» **Text under study**:
• • • •
FOR a while we couldn’t work out why it was taking so long for everyone to get through passport control.
This was at Lisbon Airport the day after Celtic had lost to Benfica in a Champions League match. All the players, management team, directors and hacks wanted to do was get on the chartered flight and get home.
Leading the media contingent was Billy McNeill, well he was hardly going to be following anyone, who had made the trip as a club ambassador and was also doing some radio punditry as well.
When he got to the front of the queue, it became apparent why things were going so slowly. The security guards were frisking everyone even if the metal detector didn’t make a noise, and the frisking was so intense that in normal circumstances those friskers would have bought dinner first before getting to work.
And they just so happened to be young, beautiful Portuguese girls.
So up stepped Big Billy and after a thorough safety check on him, he turned back to the pack of giggling scribblers and said; “Lads, that’s the second best thing to happen to me in this city.”
• • • •
» **Source information**:

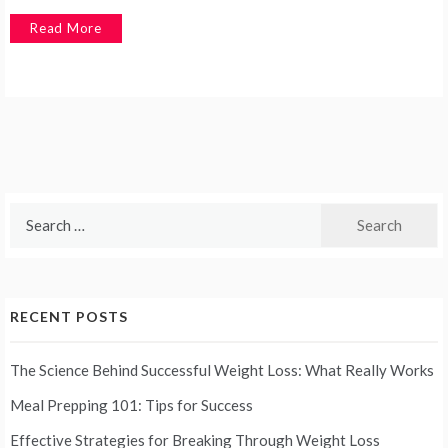
Read More
Search
for:
RECENT POSTS
The Science Behind Successful Weight Loss: What Really Works
Meal Prepping 101: Tips for Success
Effective Strategies for Breaking Through Weight Loss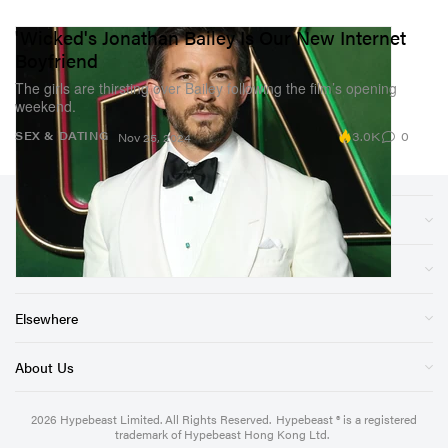
'Wicked's Jonathan Bailey Is Our New Internet
Boyfriend
The girls are thirsting over Bailey following the film’s opening
weekend.
3.0K
0
SEX & DATING
Nov 25, 2024
Sections
Store
Elsewhere
About Us
2026
Hypebeast Limited
. All Rights Reserved.
Hypebeast ® is a registered
trademark of Hypebeast Hong Kong Ltd.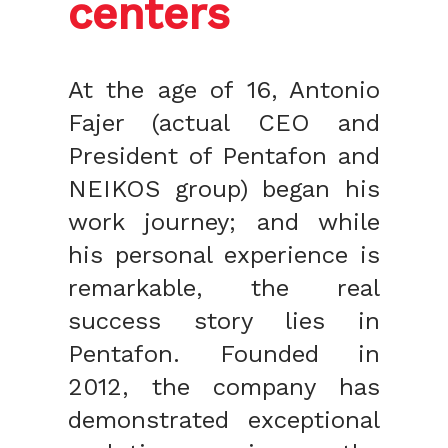
centers
At the age of 16, Antonio
Fajer (actual CEO and
President of Pentafon and
NEIKOS group) began his
work journey; and while
his personal experience is
remarkable, the real
success story lies in
Pentafon. Founded in
2012, the company has
demonstrated exceptional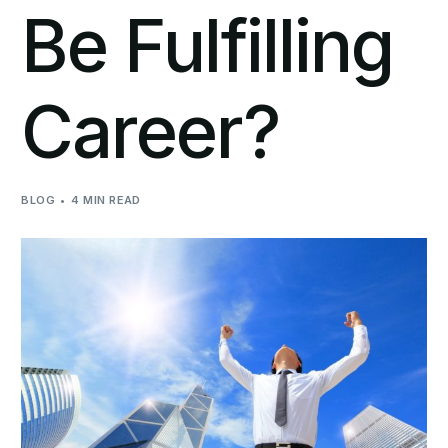
Be Fulfilling
Career?
BLOG
4 MIN READ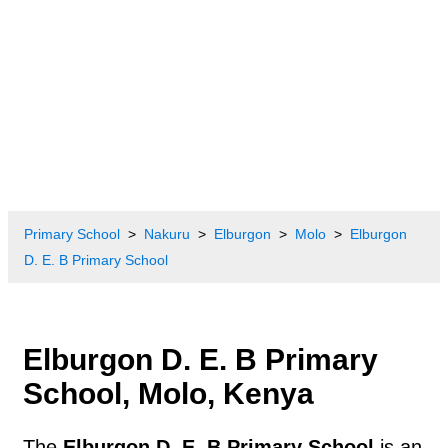
Primary School
Nakuru
Elburgon
Molo
Elburgon
D. E. B Primary School
Elburgon D. E. B Primary
School, Molo, Kenya
The
Elburgon D. E. B Primary School
is an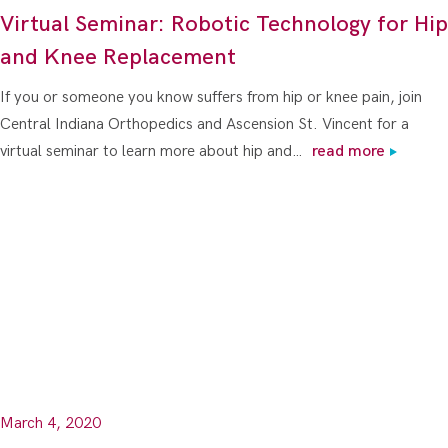
Virtual Seminar: Robotic Technology for Hip
and Knee Replacement
If you or someone you know suffers from hip or knee pain, join
Central Indiana Orthopedics and Ascension St. Vincent for a
virtual seminar to learn more about hip and…
read more
March 4, 2020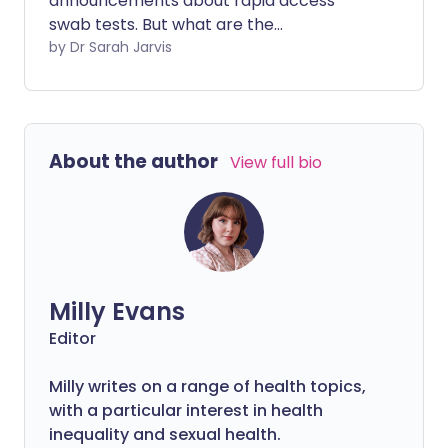
announcements about rapid access
swab tests. But what are the
practicalities of having one of these new
by Dr Sarah Jarvis
tests and should you trust them?
About the author
View full bio
Milly Evans
Editor
Milly writes on a range of health topics,
with a particular interest in health
inequality and sexual health.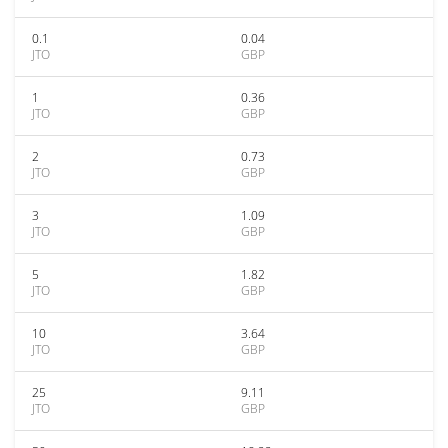
0.1
0.04
JTO
GBP
1
0.36
JTO
GBP
2
0.73
JTO
GBP
3
1.09
JTO
GBP
5
1.82
JTO
GBP
10
3.64
JTO
GBP
25
9.11
JTO
GBP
• • • •
» **Problem description**: In the Lisbon Airport anecdote, what team had Celtic lost to the day before?

» **Completed task**: Benfica.